WHAT THE TASK REQUIRES -> Carry on the company's regulatory and risk summary below, picking up after its final sentence.

Industry Regulations

Operations are influenced by government trade policies, such as the 12% safeguard duty on imports and Production-Linked Incentive (PLI) schemes for manufacturing.

Environmental Compliance

The company complies with The Factories Act, 1948 and related rules as applicable to its manufacturing operations.

Taxation Policy Impact

The effective tax rate for FY2025 was approximately 25.6%, with a net profit before tax of INR 10.20 Cr and net profit after tax of INR 7.59 Cr.

Legal Contingencies

The company reports no material litigation in relation to contractual obligations pending against it in any court in India or abroad.

⚠️ Risk Analysis

Key Uncertainties

Key uncertainties include the volatility of raw material prices and the potential for Chinese imports to disrupt domestic price stabilization measures.

MATERIAL ->
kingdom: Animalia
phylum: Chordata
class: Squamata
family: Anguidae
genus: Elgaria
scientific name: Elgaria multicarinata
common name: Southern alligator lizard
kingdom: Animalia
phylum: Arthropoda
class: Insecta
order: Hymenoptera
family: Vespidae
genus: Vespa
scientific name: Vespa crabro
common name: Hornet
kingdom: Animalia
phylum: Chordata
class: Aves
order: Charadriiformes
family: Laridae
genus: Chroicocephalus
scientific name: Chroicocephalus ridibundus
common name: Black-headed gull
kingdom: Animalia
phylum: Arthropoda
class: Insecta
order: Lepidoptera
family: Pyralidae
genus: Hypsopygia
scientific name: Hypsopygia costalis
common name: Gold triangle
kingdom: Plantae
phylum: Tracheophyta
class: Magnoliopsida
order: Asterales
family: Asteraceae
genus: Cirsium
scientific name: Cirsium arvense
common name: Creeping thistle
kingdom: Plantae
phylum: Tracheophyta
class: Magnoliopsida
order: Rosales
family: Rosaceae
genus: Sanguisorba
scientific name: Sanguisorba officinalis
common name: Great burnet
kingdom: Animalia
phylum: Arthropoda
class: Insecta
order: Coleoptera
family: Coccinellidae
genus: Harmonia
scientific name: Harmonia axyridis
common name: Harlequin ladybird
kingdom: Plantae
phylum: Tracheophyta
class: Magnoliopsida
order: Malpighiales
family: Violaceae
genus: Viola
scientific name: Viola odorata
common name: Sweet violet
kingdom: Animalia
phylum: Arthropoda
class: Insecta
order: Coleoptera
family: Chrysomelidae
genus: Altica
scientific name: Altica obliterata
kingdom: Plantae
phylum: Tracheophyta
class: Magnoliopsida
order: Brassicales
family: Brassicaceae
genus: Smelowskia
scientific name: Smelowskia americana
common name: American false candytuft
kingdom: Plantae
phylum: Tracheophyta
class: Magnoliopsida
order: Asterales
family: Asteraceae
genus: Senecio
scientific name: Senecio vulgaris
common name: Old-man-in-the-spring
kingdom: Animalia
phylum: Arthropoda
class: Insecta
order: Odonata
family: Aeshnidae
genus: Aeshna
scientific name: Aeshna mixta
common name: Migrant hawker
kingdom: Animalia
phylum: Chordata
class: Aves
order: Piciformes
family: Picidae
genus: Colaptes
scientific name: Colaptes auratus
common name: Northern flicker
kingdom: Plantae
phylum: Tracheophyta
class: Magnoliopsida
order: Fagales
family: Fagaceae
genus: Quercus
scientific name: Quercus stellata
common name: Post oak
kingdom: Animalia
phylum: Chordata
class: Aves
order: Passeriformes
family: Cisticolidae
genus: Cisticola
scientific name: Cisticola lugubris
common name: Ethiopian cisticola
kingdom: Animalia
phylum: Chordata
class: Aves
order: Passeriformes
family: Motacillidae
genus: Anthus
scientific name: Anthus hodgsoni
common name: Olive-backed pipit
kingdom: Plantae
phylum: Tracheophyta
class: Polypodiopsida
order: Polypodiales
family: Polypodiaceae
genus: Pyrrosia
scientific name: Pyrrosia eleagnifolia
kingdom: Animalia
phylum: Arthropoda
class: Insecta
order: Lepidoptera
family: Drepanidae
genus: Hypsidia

EXERCISE RESULT ->
Geographic Concentration Risk

Manufacturing is concentrated in Ahmedabad, Gujarat, though the company is diversifying its sales presence geographically.

Third Party Dependencies

High dependency on steel suppliers; the company is proactively working to diversify its supplier base to mitigate concentration risk.

Technology Obsolescence Risk

The company mitigates technology risk by adopting continuous technological innovations to maintain operational efficiency and competitiveness.

Credit & Counterparty Risk

The company focuses on a strong clientele with a timely payment track record and performs due diligence before bidding to minimize credit risk.